Éducation au Mali : le ministre Amadou Sy Savane mobilise les promoteurs d’écoles privées pour la réussite de l’année 2026-2027 .


Réunis à Bamako, les acteurs de l’enseignement privé ont échangé avec le ministre de l’Éducation nationale sur les orientations stratégiques de l’« Année de l’Éducation et de la Culture », tout en exprimant leurs préoccupations liées notamment aux arriérés de paiement.

Dans le cadre des concertations engagées avec les acteurs du système éducatif, le ministre de l’Éducation nationale, le Dr Amadou Sy Savane, a rencontré, le jeudi 5 mars 2026 à Bamako, les promoteurs d’écoles privées du Mali. Cette rencontre intervient après une série d’échanges avec les syndicats du secteur de l’éducation.

L’objectif principal de cette séance de travail était de porter à la connaissance des partenaires les orientations stratégiques ainsi que les dispositions envisagées par le département en charge de l’éducation, afin de permettre à chaque acteur de contribuer efficacement à la réussite de l’année scolaire 2026-2027. Celle-ci a été décrétée « Année de l’Éducation et de la Culture » par le Président de la Transition, Chef de l’État, le Général d’armée Assimi Goïta.

Prenant la parole devant les promoteurs d’établissements privés, le ministre a rappelé les deux principes fondamentaux qui doivent guider l’action commune : la confiance et le respect des règles. Selon lui, ces valeurs constituent le socle d’un partenariat durable entre l’État et les acteurs privés de l’éducation.

« Donnons-nous la main et échangeons autour des perspectives qui s’ouvrent afin que cette année soit une réussite », a déclaré le ministre, appelant l’ensemble des partenaires à s’inscrire dans une dynamique collective de transformation du système éducatif.

Le Dr Amadou Sy Savane a également souligné la nécessité de renforcer la qualité de l’enseignement, notamment à travers la valorisation de ressources humaines compétentes et l’intégration des valeurs culturelles et des langues nationales dans le processus éducatif. À ses yeux, l’année décrétée par les autorités représente une opportunité majeure pour impulser de profondes réformes et réaliser des avancées significatives dans le secteur.

« C’est une chance extraordinaire qui nous est offerte.
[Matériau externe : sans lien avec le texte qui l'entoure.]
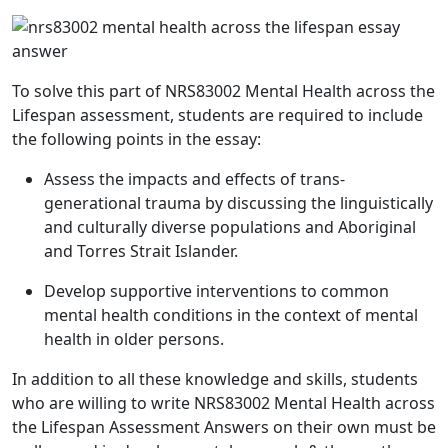
To solve this part of NRS83002 Mental Health across the
Lifespan assessment, students are required to include
the following points in the essay:
Assess the impacts and effects of trans-
generational trauma by discussing the linguistically
and culturally diverse populations and Aboriginal
and Torres Strait Islander.
Develop supportive interventions to common
mental health conditions in the context of mental
health in older persons.
In addition to all these knowledge and skills, students
who are willing to write
NRS83002 Mental Health across
the Lifespan Assessment Answers
on their own must be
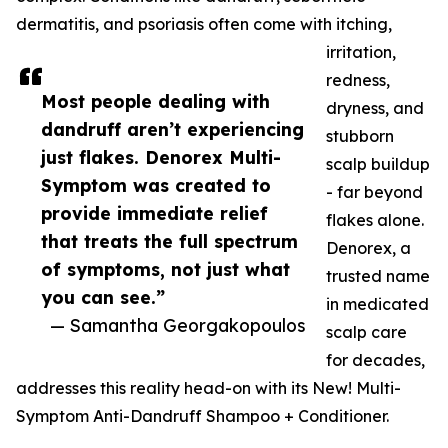
dermatitis, and psoriasis often come with itching,
irritation,
redness,
Most people dealing with
dryness, and
dandruff aren’t experiencing
stubborn
just flakes. Denorex Multi-
scalp buildup
Symptom was created to
- far beyond
provide immediate relief
flakes alone.
that treats the full spectrum
Denorex, a
of symptoms, not just what
trusted name
you can see.”
in medicated
— Samantha Georgakopoulos
scalp care
for decades,
addresses this reality head-on with its New! Multi-
Symptom Anti-Dandruff Shampoo + Conditioner.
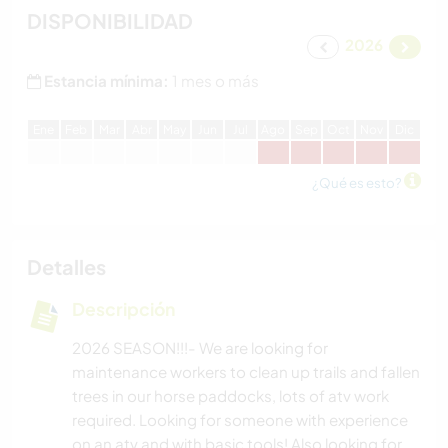
DISPONIBILIDAD
2026
Estancia mínima:
1 mes o más
E
ne
F
eb
M
ar
A
br
M
ay
J
un
J
ul
A
go
S
ep
O
ct
N
ov
D
ic
¿Qué es esto?
Detalles
Descripción
2026 SEASON!!!- We are looking for
maintenance workers to clean up trails and fallen
trees in our horse paddocks, lots of atv work
required. Looking for someone with experience
on an atv and with basic tools! Also looking for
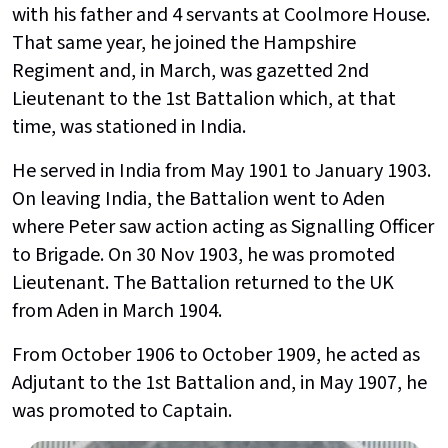
with his father and 4 servants at Coolmore House.
That same year, he joined the Hampshire
Regiment and, in March, was gazetted 2nd
Lieutenant to the 1st Battalion which, at that
time, was stationed in India.
He served in India from May 1901 to January 1903.
On leaving India, the Battalion went to Aden
where Peter saw action acting as Signalling Officer
to Brigade. On 30 Nov 1903, he was promoted
Lieutenant. The Battalion returned to the UK
from Aden in March 1904.
From October 1906 to October 1909, he acted as
Adjutant to the 1st Battalion and, in May 1907, he
was promoted to Captain.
Le Mali a besoin d’une révision du programme scolaire et d’un engagement résolu de tous les acteurs pour construire l’avenir de nos enfants et de notre pays », a-t-il affirmé, insistant sur la nécessité d’actions concertées et structurantes.

Les promoteurs d’écoles privées, pour leur part, ont salué l’initiative du ministère, estimant que ce cadre de dialogue est essentiel pour renforcer la collaboration entre les pouvoirs publics et les opérateurs privés du secteur éducatif. Ils ont toutefois profité de l’occasion pour soulever certaines préoccupations, notamment le retard dans le paiement de leurs arriérés.

En réponse, le ministre a tenu à rassurer ses interlocuteurs, affirmant que l’État demeure engagé dans le respect de ses obligations financières. « L’État n’est pas un mauvais payeur, mais un payeur simplement en retard », a-t-il précisé.

Pour les autorités éducatives, l’« Année de l’Éducation et de la Culture » doit ainsi constituer un moment de convergence des efforts et des initiatives en vue de trouver des solutions durables aux défis auxquels fait face l’école malienne.